Certified South Carolina Grown

By Becky Mann
October 31, 2011

One peach was plucked from the branches while it was far from ripe and has spent the last week in a truck traveling across country to arrive in your local store. The other was enjoying the sunshine just a few miles up the road until a day ago, when it went from the peak of freshness to the grocery aisle. Given a choice, most people would select the local peach for its fragrance, flavor and nutrients. Choice is the reason behind Certified South Carolina, a five-year-old South Carolina Department of Agriculture program that brands and promotes South Carolina products so that the state’s consumers can easily find and purchase Palmetto State foods. 

In 2006, the department conducted background research on consumer attitudes and found that 80 percent of the state’s residents will pick a South Carolina product if available, but the same percentage could not identify those products. The Certified South Carolina program was launched to keep food closer to home, and its logo began to appear in supermarkets, roadside stands, and farmers markets, identifying fruits, vegetables, and other farm products as homegrown and meeting high standards for quality. 

About 100 farmers signed up as Certified South Carolina members at the start. Today, there are over 1,100. Fourteen grocery chains are on board including Wal Mart, BiLo, IGA, Piggly Wiggly, Publix, Ingles, Winn Dixie, and Whole Foods along with locally owned stores. This summer, well over 500 stores used Certified South Carolina signage. 

The Department of Agriculture has found that farmers are embracing the program. In fact, for every dollar the department spends on branding materials, $7 is being spent by Certified South Carolina members on marketing that promotes the initiative. The combination is powerful, says Agriculture Commissioner Hugh Weathers, a farmer himself. “Marketing is as key to a farmer’s success as the seed planted,” he says. 

When the program began, Weathers knew it had potential to impact around the edges, but he thought it would be difficult to break into mainstream food distribution. Fortunately, time has proved him wrong. Steve Francis, a broker and distributor who runs Francis Produce, credits Weathers and his department with marketing that capitalized on demand. “The initiative was driven by consumer demand that was there, but the marketing tapped into it and generated more awareness and excitement,” Francis says. “As you go into all major chains in this part of the country, they all have local produce now. The SC Certified program has given us a marketing platform to get more products in the stores to the end user.” 

Farmers also say the program works. Carol Fisher and her husband devote the majority of their 175 acres at Fishers Orchard to peaches and nectarines, and over the years, they’ve watched the focus move closer to home. “When we were first married, the entire peach crop was shipped from here in South Carolina to Pennsylvania, New York, Chicago or wherever the broker sold our peaches,” she says. “Now, probably 98 percent of everything we grow goes directly to a produce stand or a retail store. Selling locally is the future of farming.” 

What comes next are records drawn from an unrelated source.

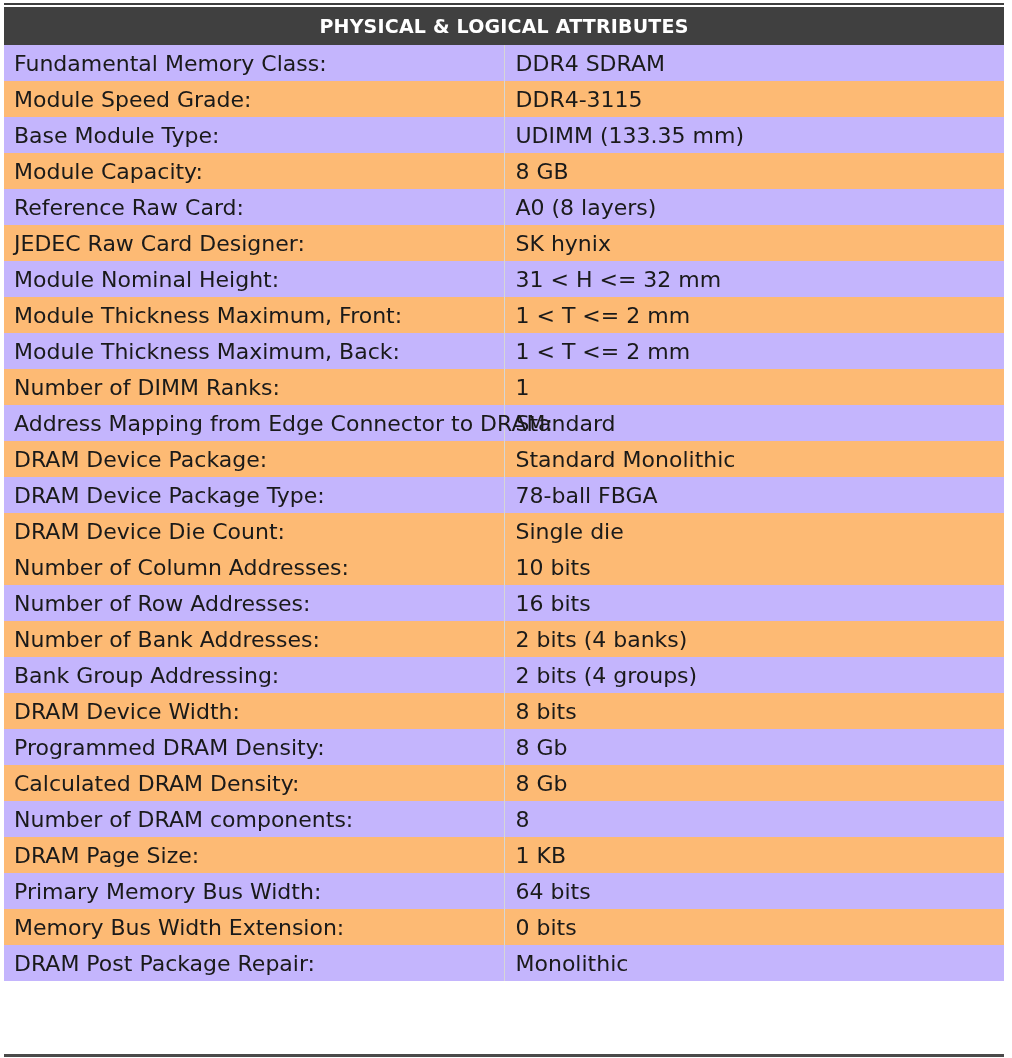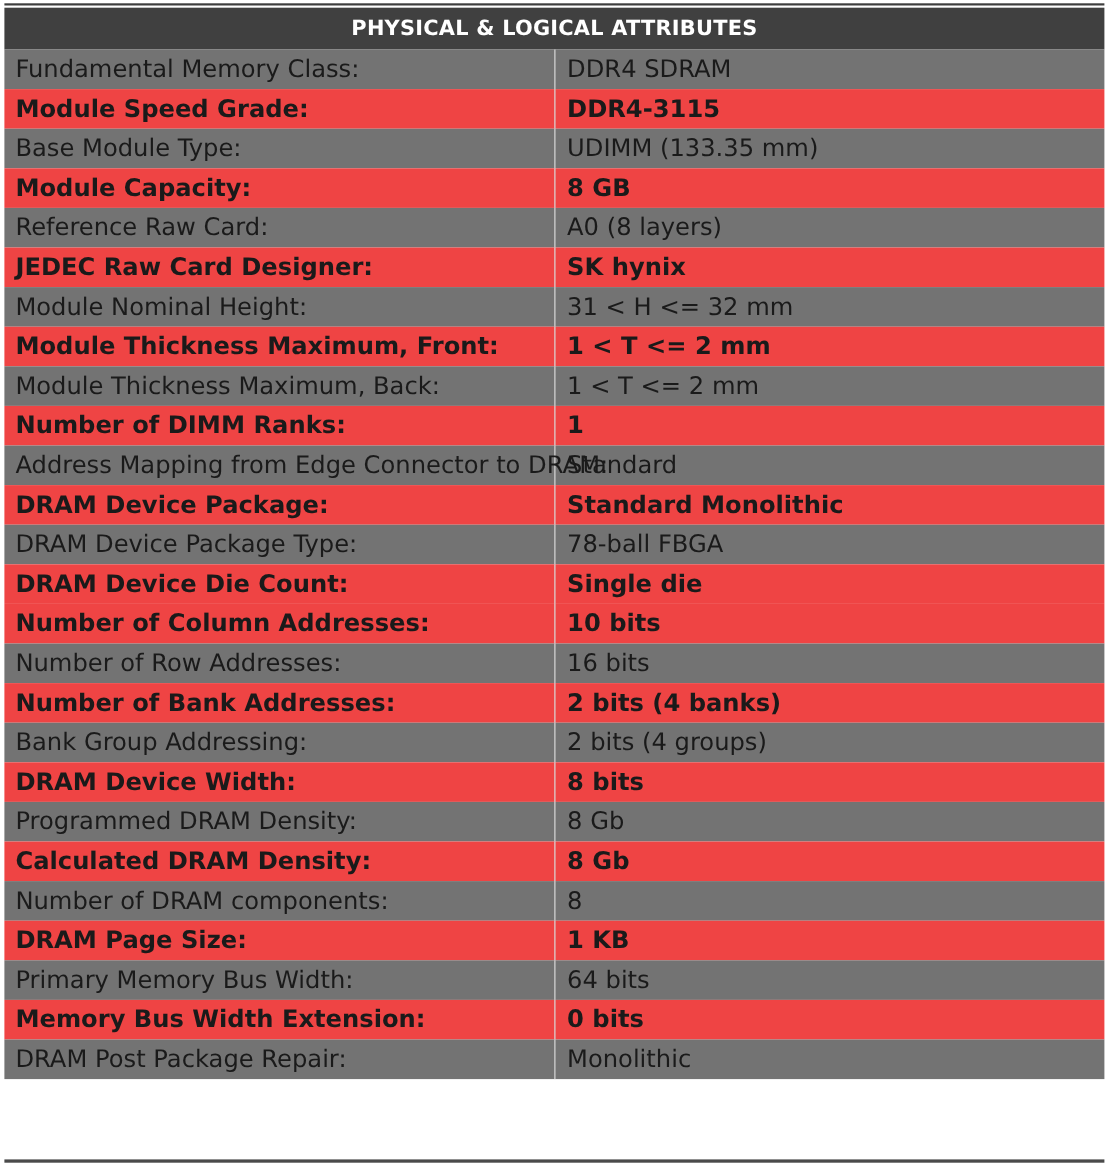"Fundamental Memory Class:" tr.odd td { background: #737373 -> #c4b5fd }
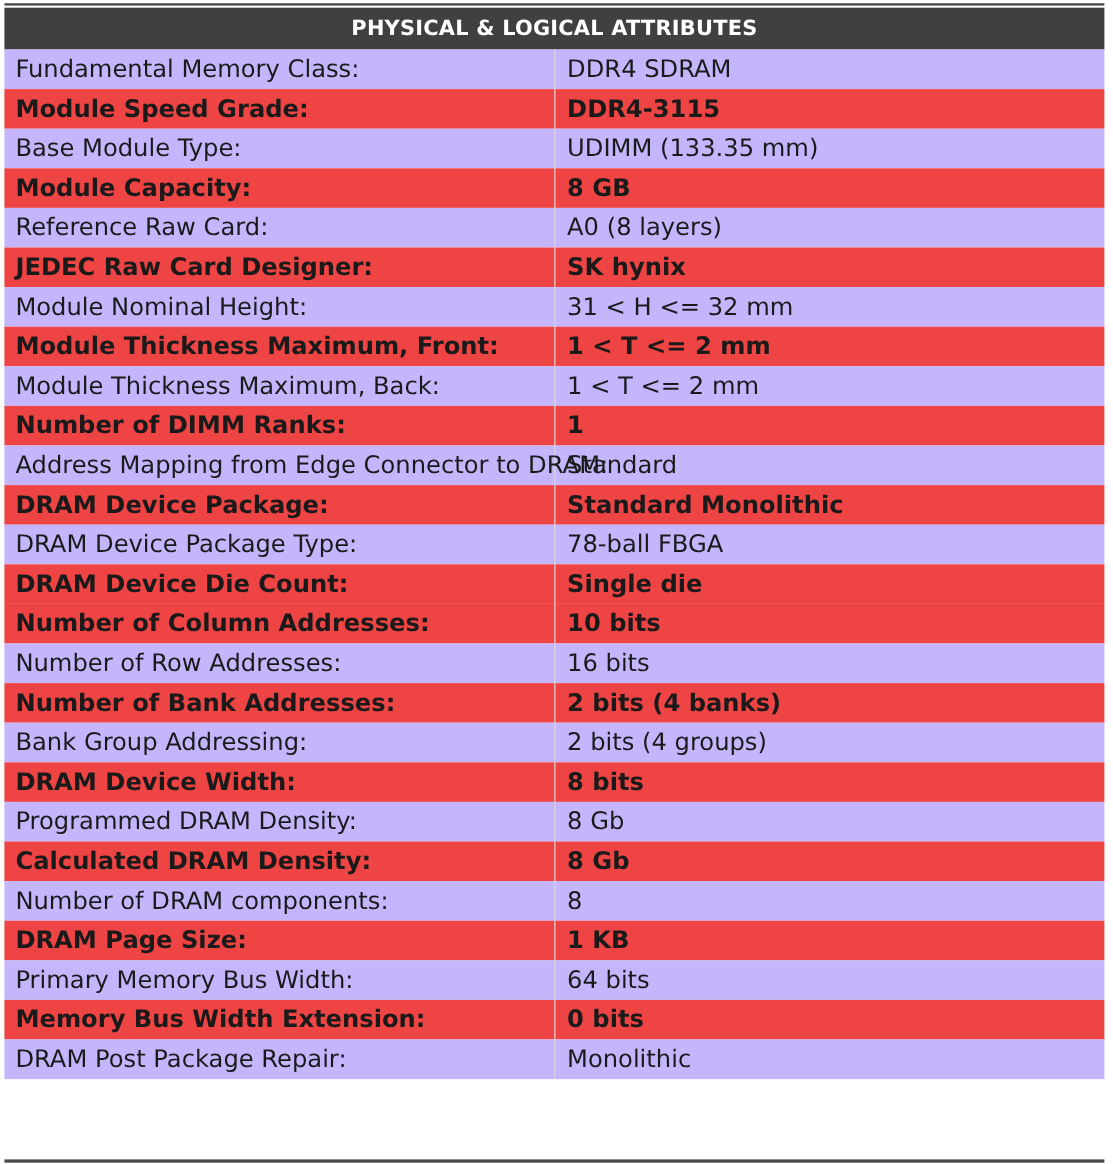"Module Speed Grade:" tr.even td { background: #ef4444 -> #fdba74; font-weight: bold -> none }
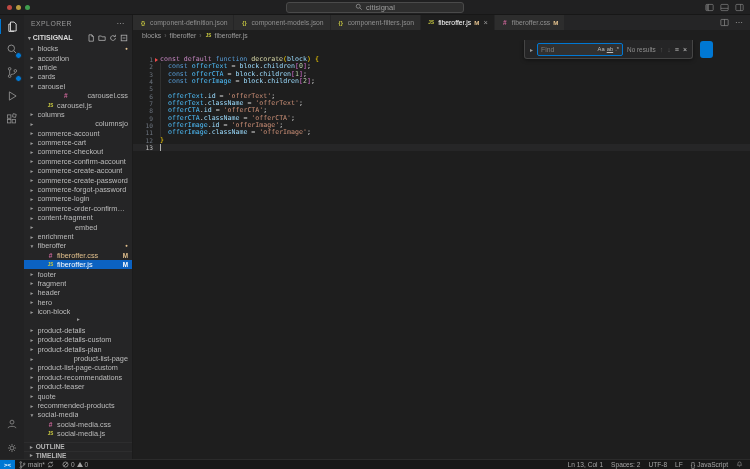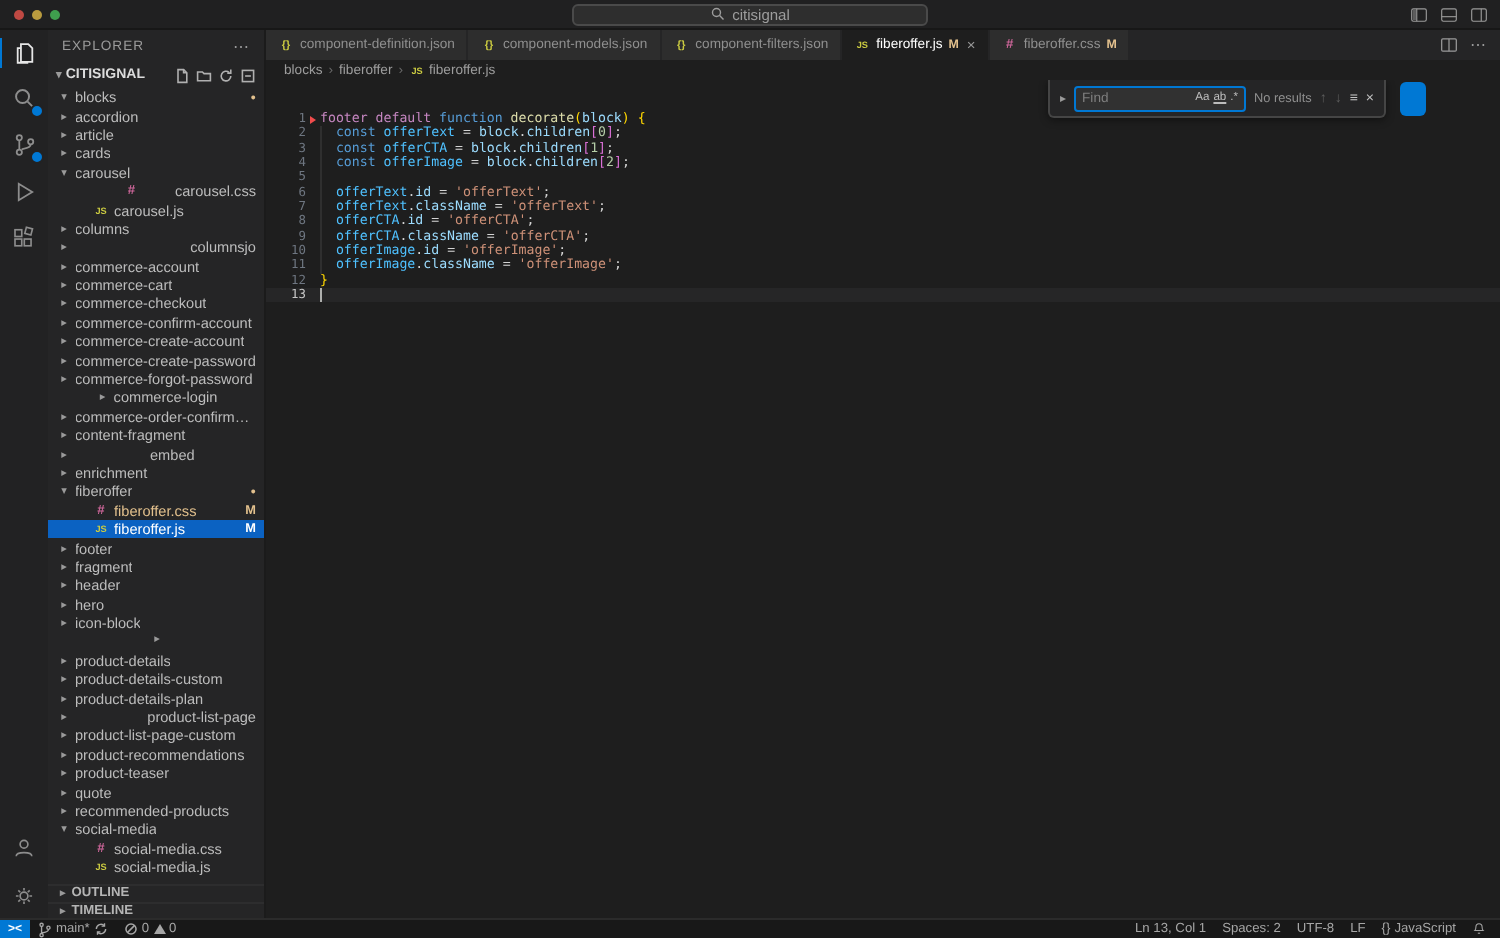"footer default" span.tk-k2 { text: footer -> const }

The program is important for securing selling power during the growing season, says Donna Tesner, who operates Beechwood Farms along with her parents, Billy and Elizabeth Ledford. “During our season, the local push helps people be more aware of where their food is coming from, it helps to save on fuel costs, it allows people to be environmentally conscious, and it gives them a chance to support the local economy,” she says. “They can choose to support local farmers, and that’s a beautiful thing.” The program has two components. To qualify as Certified SC Grown, fruits, vegetables and other items must meet the U.S. #1 Quality Grade Standard or higher U.S. Grade Standards, depending on which standard applies in the community. In order to qualify as Certified SC Products such as sauces, sausages and soaps, products must meet appropriate USDA or FDA industry standards and must be produced and packaged in an approved kitchen or facility. 

Now that the Certified SC Program is well underway, the South Carolina Department of Agriculture is hard at work on adding to its success. Fresh on the Menu was launched as an additional phase in 2008. This initiative allows participating restaurants to let consumers know that 25 percent of the ingredients for their menu items come from South Carolina sources when in season. The program, which started small, is up to 325 participants, and Weathers wishes he had the manpower to grow it even further. “It’s very encouraging to see the number of restaurants that find value in using South Carolina produce,” he says. 

Now the department is taking further steps to combat the state’s dubious rankings – high on obesity and low on income generated per farm acre. The department’s Farm to School effort, funded by a Center for Disease Control grant, is designed to impact the diet and nutrition of children from grammar school ages up by creating a nutrient dense menu that comes from local sources. The pilot project included 52 schools, and, Weathers says, the department is learning its way through and getting others to join in. To qualify for the initiative, farmers must meet liability insurance requirements and become certified for good agricultural practices. 

Though rock hard peaches from the West Coast are sometimes available alongside local ones, the Certified South Carolina program is expanding the local food movement. “We pick for the best flavor and the best quality so that people can enjoy our peaches,” says Carol Fisher. “It has to taste 100 percent better than a fruit that was grown thousands of miles away, shipped over here, and is three or four days old before it ever reaches the store.”